As with the tenor giants discussed in last week's Jazz for Curious Listeners, two of the four men in this week's class have a firm place in the collective memories of jazz lovers. Louis Armstrong, the father of the idiom as it came through early small group and big band styling via his overwhelming approach to rhythm and sound on trumpet, his swing being irresistible. Whereas Armstrong made his mark starting in the 20s, Roy Eldridge came to prominence in the 30s with a style more akin to the facility of saxophonists that yet stayed true to the high-note range established by Armstrong.

We’ll also hear superlative jazz from trumpeters Harry James and Bunny Berigan—were also brass virtuosos worthy of historical reconsideration, as will occur tonight via excerpts of their work from the Savory Collection.

Friday, September 24, 2010

Harlem in the Himalayas
Henry Grimes with Marilyn Crispell
7:00pm
Location: Rubin Museum of Art
(150 West 17th Street)
$18 in advance | $20 at door |
For tickets: RMA Box Office or call 212-620-5000 ext. 344

Master bassist Henry Grimes, missing from the music world since the late 1960s, has made an unprecedented comeback after receiving the gift of a bass  from William Parker in December 2002, replacing the instrument Grimes had been forced to give up some 30 years earlier. Between the mid-'50s and the mid-'60s, the Philadelphia-born, Juilliard-educated Grimes played brilliantly on more than 50 albums with an enormous range of musicians, including Albert Ayler, Don Cherry, Benny Goodman, Coleman Hawkins, Roy Haynes, Lee Konitz, Steve Lacy, Charles Mingus, Gerry Mulligan, Sunny Murray, Sonny Rollins, Roswell Rudd, Pharaoh Sanders, Archie Shepp, Cecil Taylor, Charles Tyler, McCoy Tyner, and many others. Then, one day, for reasons largely related to troubles in the music world at the time, he disappeared. Many years passed with nothing heard from him, yet recently, with his new bass, he reemerged to begin playing music again.
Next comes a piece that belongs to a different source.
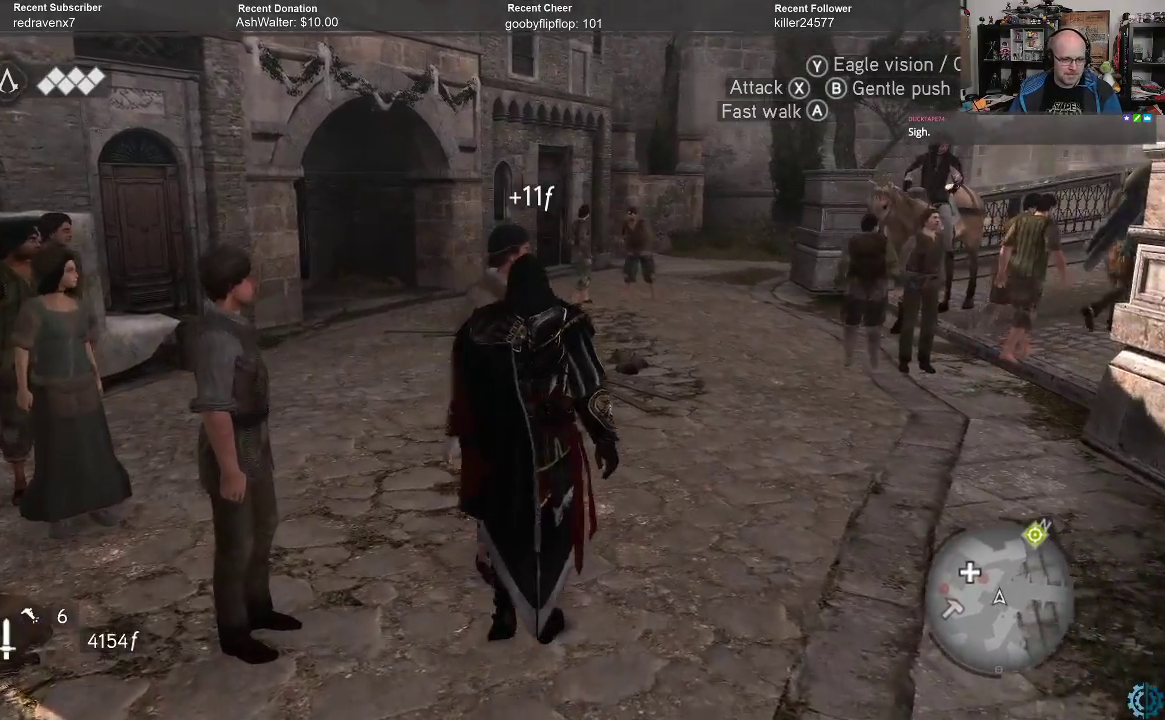
{"buttons": ["R2"], "left_stick": "up", "right_stick": "center", "events": [[67, "A", "up"], [233, "left_stick", "up-right"], [433, "left_stick", "up"], [467, "R2", "down"]]}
These days, he lives, works, and teaches in New York City and has been working almost exclusively as a leader with Marshall Allen, Fred Anderson, Rob Brown, Roy Campbell Jr., Daniel Carter, Marilyn Crispell, Andrew Cyrille, Bill Dixon, Hamid Drake, Charles Gayle, Edward "Kidd" Jordan, Joe Lovano, Sabir Mateen, Bennie Maupin, Jemeel Moondoc, David Murray, William Parker, and Marc Ribot, among others. Since 2003, Grimes has played and toured extensively in Europe, Canada, and the U.S. The recipient of a prestigious "Meet the Composer" award in 2003 and two more in 2005, Grimes was designated "Musician of the Year" by All About Jazz in 2004. One of his trios was chosen Best Jazz Trio of 2004 by New York Press, and one of his concerts, at HotHouse in Chicago, was named one of the 10 best of 2005 by Time Out/Chicago. Grimes's gentle, humble bearing and courageous life story have inspired all those privileged to know, hear, and play music with him.

"Hearing Marilyn Crispell play solo piano is like monitoring an active volcano. She is one of a very few pianists who rise to the challenge of free jazz," wrote Jon Pareles of the New York Times. Crispell, a graduate of the New England Conservatory of Music, where she studied classical piano and composition, came to Woodstock, New York, in 1977 to study and teach at the Creative Music Studio, and has lived there ever since. She discovered jazz through the music of John Coltrane, Cecil Taylor, and other contemporary jazz players and composers. She has been a member of the Anthony Braxton Quartet, the Reggie Workman Ensemble, the Barry Guy New Orchestra (and guest with his London Jazz Composers Orchestra), the Henry Grimes Trio, Quartet Noir (with Urs Leimgruber, Fritz Hauser, and Joelle Leandre), and Anders Jormin's Bortom Quintet. In 2005 she performed and recorded with the NOW Orchestra in Vancouver.

Besides working as a soloist and leader of her own groups, Crispell has performed and recorded extensively with well-known players on the American and international jazz scene as well as music by contemporary composers Robert Cogan, Pozzi Escot, John Cage, Pauline Oliveros, Manfred Niehaus, and Anthony Davis (including four performances of his opera X with the New York City Opera). In addition to performing, she has taught improvisation workshops and given lecture/demonstrations at universities and art centers in the U.S., Europe, Canada, and New Zealand, and has collaborated with videographers, filmmakers, dancers, and poets. In 1996 she was given an Outstanding Alumni Award by the New England Conservatory, and in 2004 was cited as being one of their 100 most outstanding alumni of the past 100 years.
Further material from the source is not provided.